_WORK INSTRUCTIONS_.
1) Copy the passage of the Excel forum thread starting at "When you save" and ending at "Thanks again!".
2) Name each distinct username that posts in the Excel forum thread.

--- TEXT PASSAGE Enclosed Below ---

# Microsoft Excel 2007 Documents missing?



## nicdan (Oct 10, 2005)

Hello, It seems when I create a Doc. in Excel 2007 and come back later to open it, it has disappeared??? It shows the file name in recent docs. but when I click on it to open I received this message box.


c:\Documents and settings\michellehammann\mydocuments\masterchartv05.xlsx'could not be found. check the spelling of the file name, and verify that the file location is correct.

If you are trying to open the file from your list of most recently used files, make sure that the file has not been renamed, moved, or deleted.


Any help would greatly be appreciated. I have searched every where for these important files and they are no where to be found?? 

Thank you!
Michelle


----------



## mullivar (Sep 11, 2009)

browse to the document in my computer. eg:c:\Documents and settings\michellehammann\mydocuments\masterchartv05.xlsx'
try and open it from there.
Does it give you the same message?


----------



## nicdan (Oct 10, 2005)

I did a search for that file and nothing comes up. I only see the file in recent Docs. in MS Excel program. 

Thanks
Michelle


----------



## mullivar (Sep 11, 2009)

ok go "start"-> "search" and look for the file name. it looks like the file might have been accidently moved.


----------



## nicdan (Oct 10, 2005)

Tried that, and nothing comes up. 

Thanks
Michelle


----------



## Leedouglas (May 10, 2006)

When you save the doc do you 'Save As' or 'Save'? You're not specifying to save as a 2003 file are you?


----------



## nicdan (Oct 10, 2005)

Usually I do Save as. And the save as type is Excel workbook. We do use a cleanup program that helps Removes temporary files & Frees disk space. I am wondering if maybe that may have something to do with it? It never did before, but maybe the settings are not right?? 

Thanks again!
Michelle


----------



## nicdan (Oct 10, 2005)

--- End of Enclosed TEXT PASSAGE ---
--- GIVEN DATA Enclosed Below ---

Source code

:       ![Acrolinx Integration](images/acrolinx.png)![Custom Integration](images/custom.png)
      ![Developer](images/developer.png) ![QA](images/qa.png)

--- End of Enclosed GIVEN DATA ---

_RESULTS OF THE TASKS_.
1)
When you save the doc do you 'Save As' or 'Save'? You're not specifying to save as a 2003 file are you?


----------



## nicdan (Oct 10, 2005)

Usually I do Save as. And the save as type is Excel workbook. We do use a cleanup program that helps Removes temporary files & Frees disk space. I am wondering if maybe that may have something to do with it? It never did before, but maybe the settings are not right?? 

Thanks again!

2)
nicdan
mullivar
Leedouglas